Magic Mountain has been removed from the Shelfari widget, left, as I finished reading it. The thing was a wen on the page. I read a chapter or two a night,as I did with Vanity Fair years ago. A rinse in the river of words before lights out. The book has a nice heft. A new translation by John E. Woods, it seemed to flow better than the earlier Lowe-Porter translation; though some sections of text were very similar. I enjoyed every degree of fever, Mann's speculations on time, and the realist style of the novel. Dr. Faustus is out in a new translation by Woods.

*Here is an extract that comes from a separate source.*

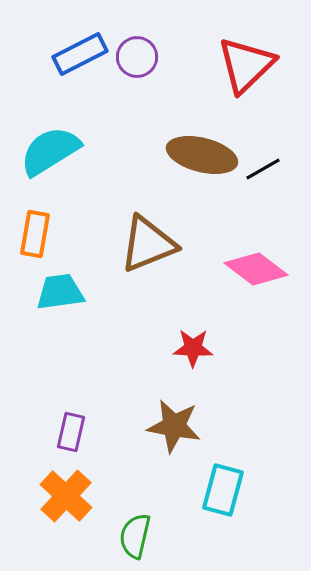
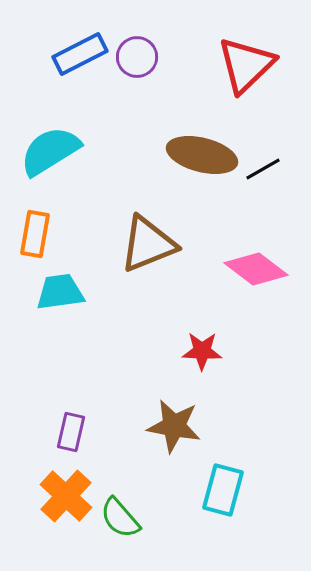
red star: moved 9 px right, 3 px down
green semicircle: moved 15 px left, 18 px up; rotated 54 degrees counterclockwise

I will have to buy it myself, as the whack to public libraries referred to in an earlier screed has landed. Just in time for increased use by job hunters, computer users, and readers. I do not know about other grid coordinates in the Old Dominion, but in our 914 sq.mile service area, relatives of prisoners MUST make an appointment online to schedule a visit. Now let us think about this a minnit, Deputy Bubba. Given the backgrounds of those in jail, do y'all really think there is a computer at home for Grandma to schedule a visit to her grandson? Can you say "Guan-tan-amo, USA"? The library is the place many families of those in prison turn to; we have the statistical and anecdotal proof.

Idiot regulations like the above make me look forward to my rinse in the river. I'm casting about for the next Big Read; maybe another run through Mark Twain's works. There was a pen "warmed in Hell". He appreciated, respected, and knew, as only a River Pilot can, The River.